I loved the way this book ended, but I still didn’t want it to end. I wanted to spend more time with Jack, Logan, and Dakota. I’m off to Amazon to find and download the first three books in this series - The Case of the Dead Russian Spy, Murder Aboard a Cruise to Nowhere, and Murder at the Beach Cove Hotel. I just found them on Amazon as a three-volume box set, and the set is available on KU.
I accidentally got this book free on Amazon, thinking it was Clare Gerada's book of the same title. Since it was free, I figured I'd read it since it had good reviews. I'm not sure what those reviewers read, but what I received was definitely an unedited draft. The sentence structure was atrocious--fragmented sentences, missing words, inconsistent tense, subject/verb disagreements, and incoherent subplots.
So many things in the story didn't add up or make sense. The author should check to make sure the correct copy was uploaded because what I read had literally thousands of mistakes.
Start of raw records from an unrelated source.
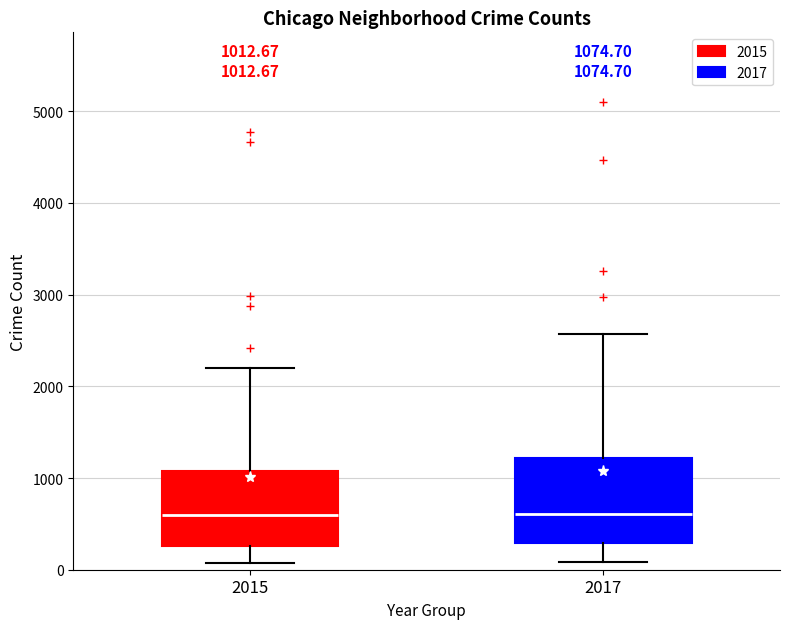

Comparing the boxes themselves (not the whiskers), which one is the tallest?

2017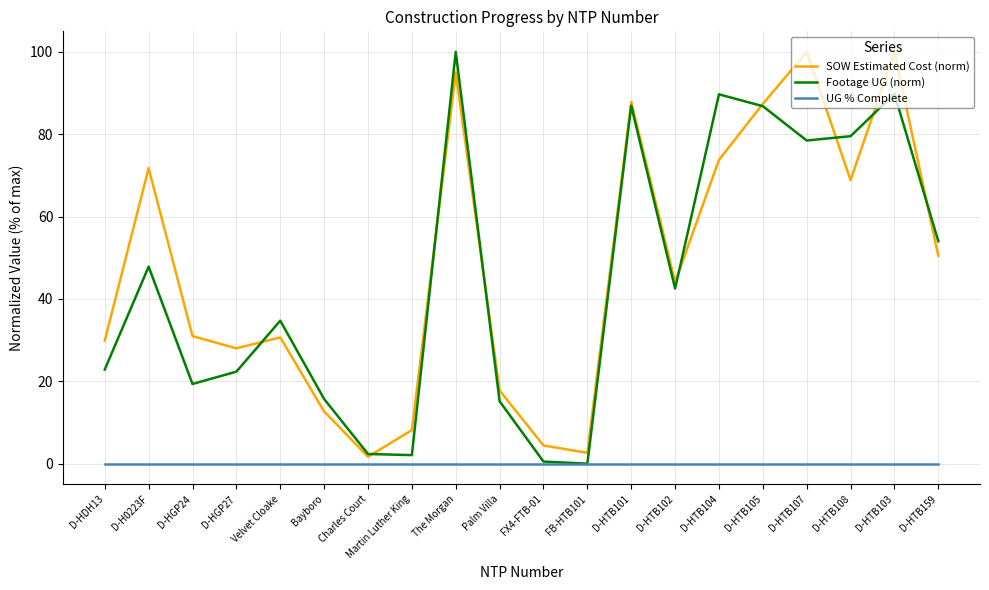

What is the total value across all series at D-HTB105?

174.2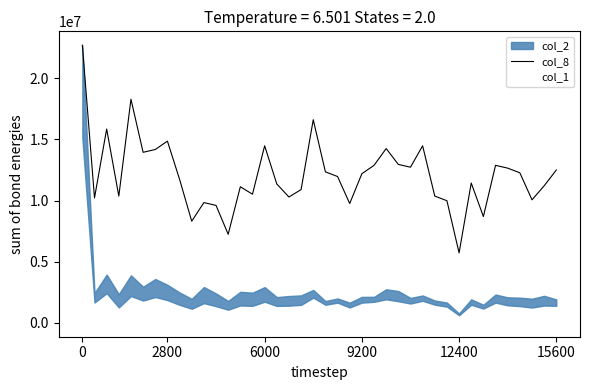

The chart shows a value of 2969627.9 at 20. True or false?

False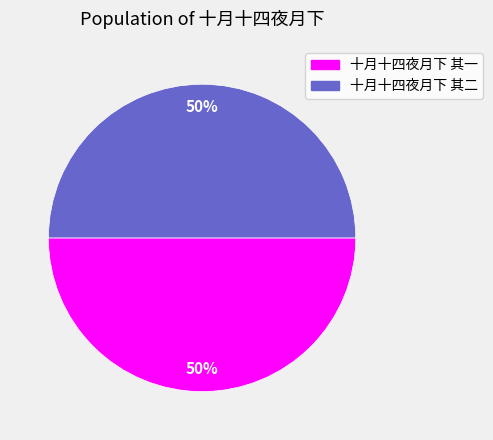

To the nearest percent, what is the combined percentage of 十月十四夜月下 其一 and 十月十四夜月下 其二?

100%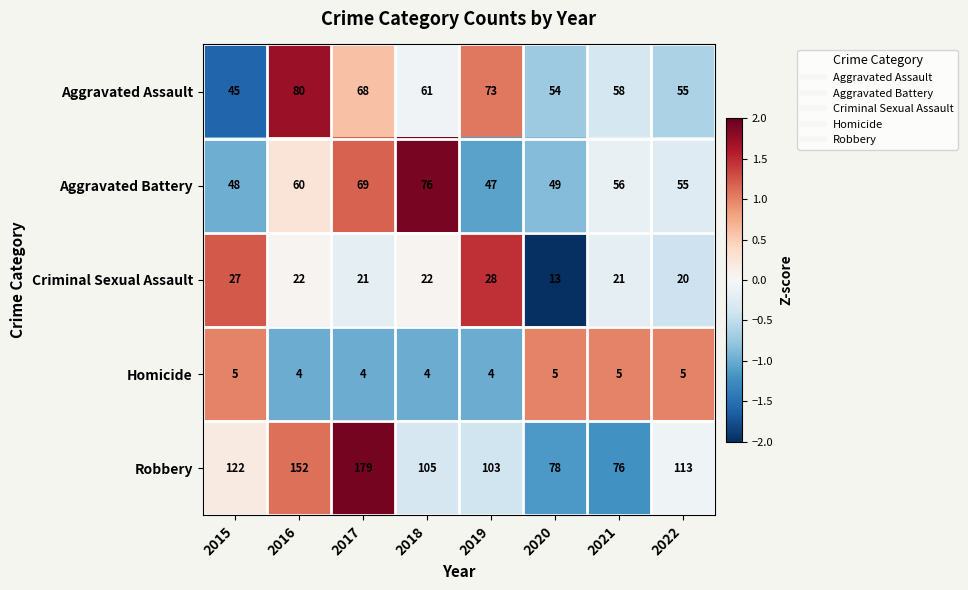

Between 2015 and 2022, which series saw the biggest shift?

Aggravated Assault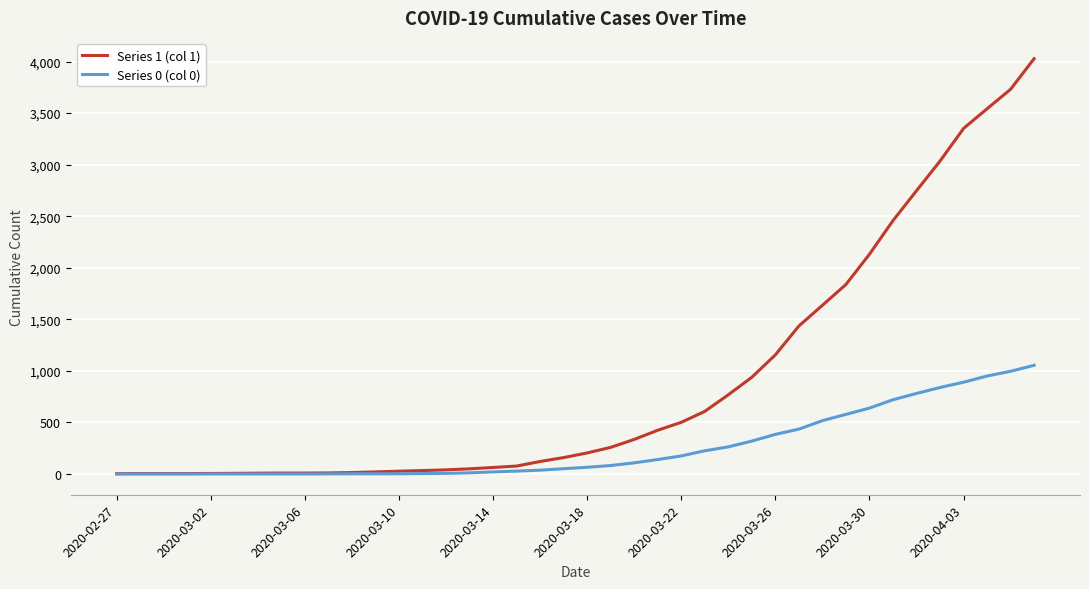

At how many categories does at least one series exceed 3801?

1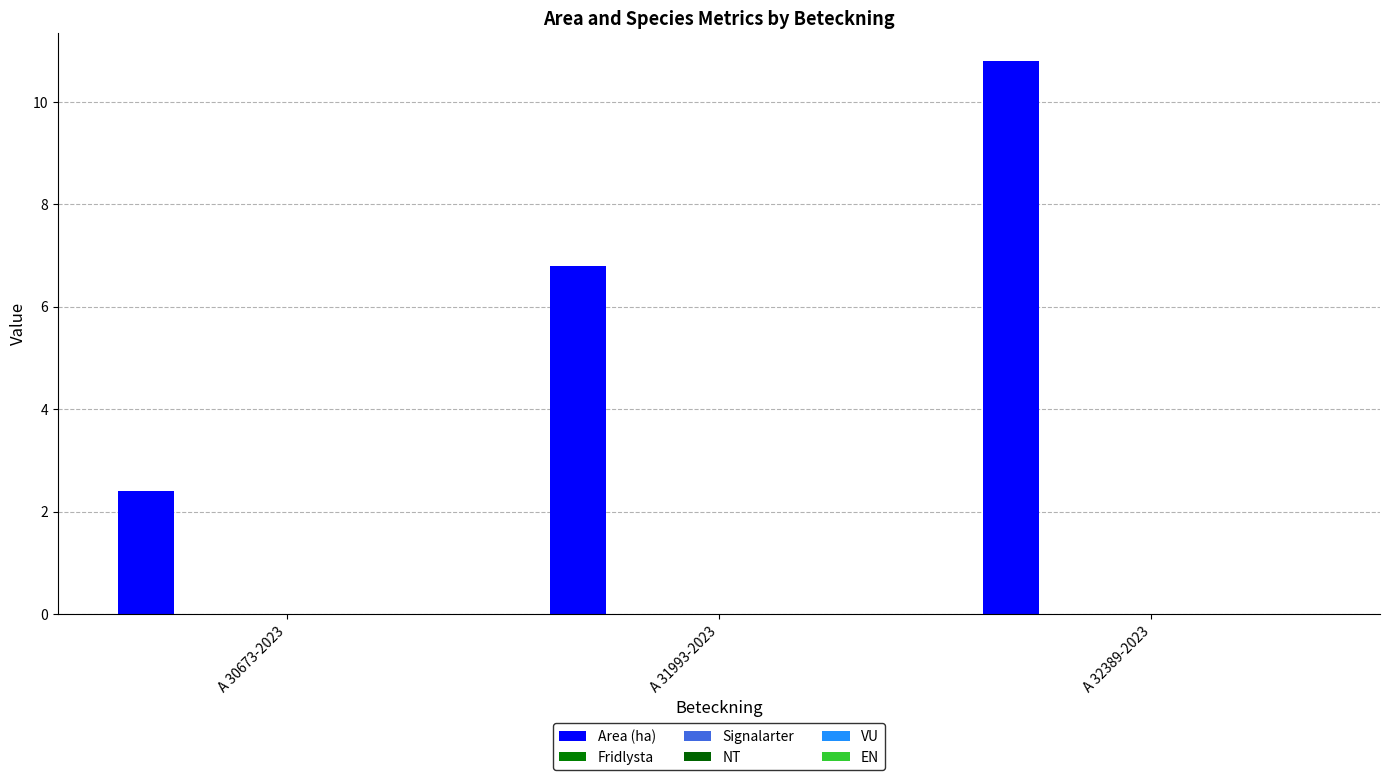

What is the label of the 3rd bar from the right?

A 30673-2023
this was a free amazon download for me. the amazon "reviews" seemed fake but i took a chance. it was a really good story but appeared to be a draft that wasn't intended to be published. the entire thing was full of inconsistencies that would have been caught by a competent copy editor. i can only hope the author surrounds himself with a good editing crew to make future work really shine as this book could have were it not for the inconsistencies. again though, it was a really good story.
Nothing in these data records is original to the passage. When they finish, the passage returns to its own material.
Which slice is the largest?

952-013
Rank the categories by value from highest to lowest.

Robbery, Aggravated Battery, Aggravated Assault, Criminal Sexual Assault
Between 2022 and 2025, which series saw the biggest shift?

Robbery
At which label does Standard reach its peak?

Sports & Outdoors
While doing his rounds cardiac surgeon Dr. Samuel Kohn is arrested for the murder a fellow surgeon Dr Everett Sullivan during a routine operation. Everett may have been brilliant but he was not well liked as he was arrogant. As Jack digs further into this investigation, he comes across deception, betrayal, secrets, grievance and motives.
Great characters, fast paced and twists that will keep you listening.
The book was full of editors' comments, as other reviewers have said. The author uses an overwhelming number of similes throughout the book, which I found a little distracting. The story was interesting and I appreciated the inclusion of an LGBTQ character.
grabs you from the beginning. Loved seeing bad guys exposed and punished. Dakota is amazing and she , Jack and Logan are an incredible team. Couldn't put it down.
3-1/2 stars. The plot is good even though the period of time that it takes place in is shrunken. BUT too !any similes and the word "sharp" is used way too often. Several misspellings also.